U.S. Navy personnel aboard the USS Blue Ridge push a helicopter into the sea off the coast of Vietnam in order to make room for more evacuation flights from Saigon, Tuesday, April 29, 1975. AP Photo
Option Four is code for Operation Frequent Wind, planned to be the biggest such evacuation in history, moving people to American navy ships off the coast. Most of the passengers for the final helicopter lifts have been chosen in advance, alerted to keep listening to Armed Forces Radio. When the time comes to move they will hear the signal, Bing Crosby’s song “White Christmas,” playing continuously, with an occasional break for the Sousa march “The Stars and Stripes Forever.” Thirteen helicopter pickup points have been selected around Saigon, using the small UHI “Huey” ships for the tops of tall buildings and the much bigger CH 53 “Sea Knights” for the American Defense Department compound at the airport and the embassy grounds.
With Saigon surrounded by North Vietnamese units and Tan Son Nhut Air Base under attack, fixed-wing evacuation flights out of the capital were suspended on April 28. President Gerald Ford ordered Operation Frequent Wind, the helicopter evacuation of Saigon.
More than 7,000 people — American, Vietnamese and other foreign nationals — were evacuated to U.S. Navy ships by U.S. Marine Corps and Air Force helicopters on April 29 and 30, primarily from the U.S. Defense Attaché Office compound and the U.S. Embassy.

PROBLEM DETAILS: Return the part of the Saigon evacuation passage starting with "With Saigon surrounded" and going on through "evacuation of Saigon.", copied word for word.

Figure understanding items:
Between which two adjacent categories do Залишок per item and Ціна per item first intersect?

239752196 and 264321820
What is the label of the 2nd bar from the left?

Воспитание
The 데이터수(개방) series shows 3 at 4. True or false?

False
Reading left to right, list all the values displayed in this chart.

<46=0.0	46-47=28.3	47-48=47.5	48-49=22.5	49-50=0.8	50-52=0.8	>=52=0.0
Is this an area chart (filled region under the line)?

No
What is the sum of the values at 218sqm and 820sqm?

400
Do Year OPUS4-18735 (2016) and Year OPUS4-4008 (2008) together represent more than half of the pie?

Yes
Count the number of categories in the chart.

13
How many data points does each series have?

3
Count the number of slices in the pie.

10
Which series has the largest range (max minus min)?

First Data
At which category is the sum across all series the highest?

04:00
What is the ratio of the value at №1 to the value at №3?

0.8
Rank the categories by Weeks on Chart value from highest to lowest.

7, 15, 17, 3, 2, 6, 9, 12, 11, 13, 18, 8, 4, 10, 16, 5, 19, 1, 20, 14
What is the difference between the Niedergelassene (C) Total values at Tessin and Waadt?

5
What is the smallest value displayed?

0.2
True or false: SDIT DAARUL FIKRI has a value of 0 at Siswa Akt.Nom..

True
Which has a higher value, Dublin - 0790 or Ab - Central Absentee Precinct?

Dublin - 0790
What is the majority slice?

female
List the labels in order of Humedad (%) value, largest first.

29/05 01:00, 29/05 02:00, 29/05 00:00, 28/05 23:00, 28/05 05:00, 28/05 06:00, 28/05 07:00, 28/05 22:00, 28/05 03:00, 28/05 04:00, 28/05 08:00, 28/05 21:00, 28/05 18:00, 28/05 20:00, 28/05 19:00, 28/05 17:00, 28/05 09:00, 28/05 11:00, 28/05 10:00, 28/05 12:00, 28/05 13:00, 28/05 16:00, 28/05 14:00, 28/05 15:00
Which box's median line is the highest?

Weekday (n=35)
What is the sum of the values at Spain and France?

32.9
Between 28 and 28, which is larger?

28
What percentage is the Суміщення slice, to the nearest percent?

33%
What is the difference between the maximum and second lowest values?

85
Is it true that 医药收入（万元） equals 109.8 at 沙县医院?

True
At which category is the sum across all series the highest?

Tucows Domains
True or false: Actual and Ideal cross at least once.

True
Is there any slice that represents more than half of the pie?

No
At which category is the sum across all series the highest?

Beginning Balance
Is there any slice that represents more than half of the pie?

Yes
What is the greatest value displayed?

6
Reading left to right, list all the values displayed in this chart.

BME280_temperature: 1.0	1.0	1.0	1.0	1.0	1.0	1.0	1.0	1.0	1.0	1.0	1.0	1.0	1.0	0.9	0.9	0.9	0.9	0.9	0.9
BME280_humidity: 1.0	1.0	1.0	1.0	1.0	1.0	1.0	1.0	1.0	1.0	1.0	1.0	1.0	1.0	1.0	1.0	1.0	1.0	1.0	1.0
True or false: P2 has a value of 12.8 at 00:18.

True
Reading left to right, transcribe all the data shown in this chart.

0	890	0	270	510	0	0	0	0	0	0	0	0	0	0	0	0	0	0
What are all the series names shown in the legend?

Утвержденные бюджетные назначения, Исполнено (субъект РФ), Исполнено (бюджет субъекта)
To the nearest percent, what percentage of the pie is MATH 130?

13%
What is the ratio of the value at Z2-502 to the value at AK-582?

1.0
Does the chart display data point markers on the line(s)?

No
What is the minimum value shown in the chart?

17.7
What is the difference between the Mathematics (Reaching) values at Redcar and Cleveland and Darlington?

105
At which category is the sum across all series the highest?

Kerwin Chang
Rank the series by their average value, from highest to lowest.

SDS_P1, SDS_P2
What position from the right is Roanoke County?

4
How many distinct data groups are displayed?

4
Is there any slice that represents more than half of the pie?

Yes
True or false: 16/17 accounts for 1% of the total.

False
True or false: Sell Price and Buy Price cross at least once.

RESULT OF THE TASK:
With Saigon surrounded by North Vietnamese units and Tan Son Nhut Air Base under attack, fixed-wing evacuation flights out of the capital were suspended on April 28. President Gerald Ford ordered Operation Frequent Wind, the helicopter evacuation of Saigon.